Step 4: Calculate occurrence probabilities

To calculate the probabilities, simply use calculateHisto(reference_vector, neighbour_vector, nbins, where reference_vector and neighbour_vector are vectors returned by getImagePixels and nbins is a numerical value indicating the bin size used to compute histograms.

From Mellin et al. 2012:

“For \( M \) classes of values, the number of possible configurations in a \( k-pixel \) neighborhood is \( M^k \).
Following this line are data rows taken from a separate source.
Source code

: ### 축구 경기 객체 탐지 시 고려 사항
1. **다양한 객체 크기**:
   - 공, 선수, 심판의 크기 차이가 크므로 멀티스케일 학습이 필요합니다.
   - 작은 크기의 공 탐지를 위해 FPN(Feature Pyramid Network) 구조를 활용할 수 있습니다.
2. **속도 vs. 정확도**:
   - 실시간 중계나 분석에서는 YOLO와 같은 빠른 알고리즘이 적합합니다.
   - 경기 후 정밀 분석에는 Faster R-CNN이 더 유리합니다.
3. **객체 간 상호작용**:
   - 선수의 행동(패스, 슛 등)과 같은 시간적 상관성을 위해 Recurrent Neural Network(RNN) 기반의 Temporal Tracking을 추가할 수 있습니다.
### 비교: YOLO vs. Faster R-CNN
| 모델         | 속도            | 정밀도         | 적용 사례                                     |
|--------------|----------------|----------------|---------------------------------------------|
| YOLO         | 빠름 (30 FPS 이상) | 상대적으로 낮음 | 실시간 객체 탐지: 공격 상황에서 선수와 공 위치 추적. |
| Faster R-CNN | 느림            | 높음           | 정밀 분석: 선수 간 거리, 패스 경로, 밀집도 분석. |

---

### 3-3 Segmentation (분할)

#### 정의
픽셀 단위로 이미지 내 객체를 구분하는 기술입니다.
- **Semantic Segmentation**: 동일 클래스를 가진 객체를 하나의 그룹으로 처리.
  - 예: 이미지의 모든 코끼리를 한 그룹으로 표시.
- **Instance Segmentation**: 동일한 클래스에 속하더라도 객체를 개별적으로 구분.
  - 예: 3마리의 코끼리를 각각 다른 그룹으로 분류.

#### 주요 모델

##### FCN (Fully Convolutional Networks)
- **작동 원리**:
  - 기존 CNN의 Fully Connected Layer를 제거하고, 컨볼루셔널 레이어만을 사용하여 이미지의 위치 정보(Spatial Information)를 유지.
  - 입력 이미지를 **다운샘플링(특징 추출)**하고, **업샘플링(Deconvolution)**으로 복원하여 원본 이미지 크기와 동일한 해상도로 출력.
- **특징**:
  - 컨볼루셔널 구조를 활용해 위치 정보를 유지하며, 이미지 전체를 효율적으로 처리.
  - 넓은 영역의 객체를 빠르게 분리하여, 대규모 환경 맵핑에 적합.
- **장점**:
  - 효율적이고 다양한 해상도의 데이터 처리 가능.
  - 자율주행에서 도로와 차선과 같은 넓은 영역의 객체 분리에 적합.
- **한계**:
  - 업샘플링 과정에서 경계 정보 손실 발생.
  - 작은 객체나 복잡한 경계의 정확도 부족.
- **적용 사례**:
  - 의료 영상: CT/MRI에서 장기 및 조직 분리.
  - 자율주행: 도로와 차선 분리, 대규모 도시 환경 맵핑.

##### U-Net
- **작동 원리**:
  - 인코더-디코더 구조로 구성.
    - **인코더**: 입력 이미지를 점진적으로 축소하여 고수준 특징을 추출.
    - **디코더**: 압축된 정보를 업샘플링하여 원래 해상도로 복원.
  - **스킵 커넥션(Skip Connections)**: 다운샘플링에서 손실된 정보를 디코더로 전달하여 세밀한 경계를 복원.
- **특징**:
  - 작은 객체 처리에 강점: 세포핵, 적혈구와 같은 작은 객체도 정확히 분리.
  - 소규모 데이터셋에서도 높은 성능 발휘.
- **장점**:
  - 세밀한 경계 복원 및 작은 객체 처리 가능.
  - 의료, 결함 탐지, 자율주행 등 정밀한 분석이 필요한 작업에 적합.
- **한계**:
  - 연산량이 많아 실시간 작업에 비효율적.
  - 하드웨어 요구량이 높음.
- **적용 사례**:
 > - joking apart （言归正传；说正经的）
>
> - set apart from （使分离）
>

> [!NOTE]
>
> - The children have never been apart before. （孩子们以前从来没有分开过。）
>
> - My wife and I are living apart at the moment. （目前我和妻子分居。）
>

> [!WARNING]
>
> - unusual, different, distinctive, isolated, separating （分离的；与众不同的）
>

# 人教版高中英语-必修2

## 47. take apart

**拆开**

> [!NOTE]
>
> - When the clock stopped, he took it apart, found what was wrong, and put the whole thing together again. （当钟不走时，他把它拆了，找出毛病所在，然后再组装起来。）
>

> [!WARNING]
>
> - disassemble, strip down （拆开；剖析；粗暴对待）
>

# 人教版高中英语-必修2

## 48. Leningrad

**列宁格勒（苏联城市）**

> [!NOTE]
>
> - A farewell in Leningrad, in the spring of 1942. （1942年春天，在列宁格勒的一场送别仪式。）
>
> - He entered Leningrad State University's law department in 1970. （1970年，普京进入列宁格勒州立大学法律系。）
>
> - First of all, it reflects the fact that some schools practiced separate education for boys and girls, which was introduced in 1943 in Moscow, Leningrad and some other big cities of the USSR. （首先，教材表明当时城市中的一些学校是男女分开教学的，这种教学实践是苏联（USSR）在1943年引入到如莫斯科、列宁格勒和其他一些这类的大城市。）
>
To ensure that each possible configuration has a reasonable probability of occurring in an image, it is generally recommended that the ratio of the total number of pixels in the image to \( M^k \) be greater than 100.”

suggestMaximumBins® can be used to determine the number of maximum bins to use.

suggestMaximumBins(r)

## [1] 8


## Calculate probability
r.prob = calculateHisto(reference_vector = v$reference_vector, neighbour_vector = v$neighbour_vector, 
    nbins = 6)

Step 5: Compute the metrics

Metrics are thereafter calculated using the object returned by calculateHisto.

contagion(r.prob)

## [1] 0.3469

contrast(r.prob)

## [1] 0.02727

evenness(r.prob)

## [1] 0.8393

homogeneity(r.prob)

## [1] 0.848

jointEntropy(r.prob)

## [1] 2.341

marginalEntropy(r.prob)

## [1] 1.504

maximumMutualInformation(r.prob)

## [1] 0.3724

meanInformationGain(r.prob)

## [1] 0.4669

References

Mellin, C., Parrott, L., Andréfouët, S., Bradshaw, C.J.A. a, MacNeil, M.A. & Caley, M.J. (2012) Multi-scale marine biodiversity patterns inferred efficiently from habitat image processing. Ecological Applications, 22, 792–803.

Proulx, R. & Parrott, L. (2008) Measures of structural complexity in digital images for monitoring the ecological signature of an old-growth forest ecosystem. Ecological Indicators, 8, 270–284.